O movimento ocorre em um momento em que os números do comércio exterior do Estado mostram avanço consistente. Entre 2019 e 2025, as exportações acreanas superaram R$ 2,1 bilhões no acumulado. Apenas em 2025, as vendas externas alcançaram cerca de R$ 534 milhões, maior crescimento proporcional da Região Norte no período, puxado principalmente pelos segmentos de carnes, grãos e produtos florestais com maior valor agregado.

Apesar do desempenho, a avaliação entre gestores públicos e representantes do setor produtivo é de que o desafio agora não está apenas em vender mais, mas em organizar a expansão, reduzir riscos operacionais e ampliar a base de empresas exportadoras. A agenda apresentada prevê atuação coordenada entre órgãos estaduais, entidades empresariais e instituições federais para destravar entraves regulatórios, qualificar pequenas e médias empresas e melhorar a infraestrutura logística em regiões estratégicas do Estado.

A leitura dominante é que o Acre atingiu um novo patamar de maturidade no comércio exterior, mas ainda depende de ajustes estruturais para sustentar esse crescimento. Gargalos logísticos seguem como um dos principais pontos de atenção, sobretudo para produtos agroindustriais, que exigem previsibilidade de custos e prazos para competir em mercados mais distantes.

Outro eixo da estratégia para 2026 é a ampliação da presença acreana em feiras internacionais, missões empresariais e rodadas de negócios, além do fortalecimento da articulação com órgãos federais ligados à fiscalização sanitária, tributação e comércio exterior. A aposta é que maior coordenação institucional reduza custos de transação e aumente a segurança jurídica das operações.

Embora o agronegócio siga como principal motor das exportações, o planejamento também mira setores de menor escala, como bioeconomia, pequenas indústrias e produtos de base florestal, com o objetivo de ampliar o valor agregado e distribuir melhor os ganhos do comércio exterior. A inclusão de pequenos produtores e empresas de menor porte aparece como um dos pontos centrais da agenda.

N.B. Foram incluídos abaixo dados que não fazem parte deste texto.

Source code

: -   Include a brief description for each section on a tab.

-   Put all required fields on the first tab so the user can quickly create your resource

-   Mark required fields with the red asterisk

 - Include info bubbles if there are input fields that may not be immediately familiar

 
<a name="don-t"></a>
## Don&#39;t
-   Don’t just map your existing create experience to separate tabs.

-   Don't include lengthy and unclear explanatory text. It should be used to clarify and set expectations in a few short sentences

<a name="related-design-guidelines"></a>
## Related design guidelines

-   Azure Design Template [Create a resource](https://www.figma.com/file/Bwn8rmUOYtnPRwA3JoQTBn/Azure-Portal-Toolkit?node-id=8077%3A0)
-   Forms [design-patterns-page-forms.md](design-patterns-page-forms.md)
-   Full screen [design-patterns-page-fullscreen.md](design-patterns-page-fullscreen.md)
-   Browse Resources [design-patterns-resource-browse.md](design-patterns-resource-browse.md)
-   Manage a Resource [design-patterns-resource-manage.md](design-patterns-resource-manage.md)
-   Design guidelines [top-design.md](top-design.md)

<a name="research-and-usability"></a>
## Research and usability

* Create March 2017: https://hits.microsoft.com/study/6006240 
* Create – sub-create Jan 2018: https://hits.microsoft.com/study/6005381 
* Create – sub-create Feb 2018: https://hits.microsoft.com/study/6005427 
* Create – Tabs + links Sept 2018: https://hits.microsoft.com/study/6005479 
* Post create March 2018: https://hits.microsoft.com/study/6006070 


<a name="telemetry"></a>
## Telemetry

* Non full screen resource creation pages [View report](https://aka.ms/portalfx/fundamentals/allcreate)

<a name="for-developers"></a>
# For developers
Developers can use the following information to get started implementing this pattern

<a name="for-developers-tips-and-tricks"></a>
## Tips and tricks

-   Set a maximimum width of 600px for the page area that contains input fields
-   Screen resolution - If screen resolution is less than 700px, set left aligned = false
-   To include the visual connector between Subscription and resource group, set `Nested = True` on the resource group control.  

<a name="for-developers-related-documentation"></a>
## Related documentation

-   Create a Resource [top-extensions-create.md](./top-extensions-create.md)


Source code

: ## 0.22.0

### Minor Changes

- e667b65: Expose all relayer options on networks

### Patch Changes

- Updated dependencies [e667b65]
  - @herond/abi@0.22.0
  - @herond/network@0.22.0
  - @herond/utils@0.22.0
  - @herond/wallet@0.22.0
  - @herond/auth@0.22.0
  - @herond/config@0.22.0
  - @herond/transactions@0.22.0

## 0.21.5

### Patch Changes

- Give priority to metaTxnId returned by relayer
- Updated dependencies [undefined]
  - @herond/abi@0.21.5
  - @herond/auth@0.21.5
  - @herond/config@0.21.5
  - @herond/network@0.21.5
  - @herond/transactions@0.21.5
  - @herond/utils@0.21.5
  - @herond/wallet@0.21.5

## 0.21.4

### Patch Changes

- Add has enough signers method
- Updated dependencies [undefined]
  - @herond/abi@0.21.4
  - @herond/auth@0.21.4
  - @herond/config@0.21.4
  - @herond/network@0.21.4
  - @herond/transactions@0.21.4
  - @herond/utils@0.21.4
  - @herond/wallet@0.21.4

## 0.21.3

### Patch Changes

Com um histórico recente de crescimento e uma pauta exportadora ainda concentrada, o Acre entra em 2026 diante de um dilema comum a economias emergentes: avançar da expansão quantitativa para um modelo mais estruturado, capaz de sustentar o comércio exterior como política de desenvolvimento de médio e longo prazo — e não apenas como resultado conjuntural de mercado.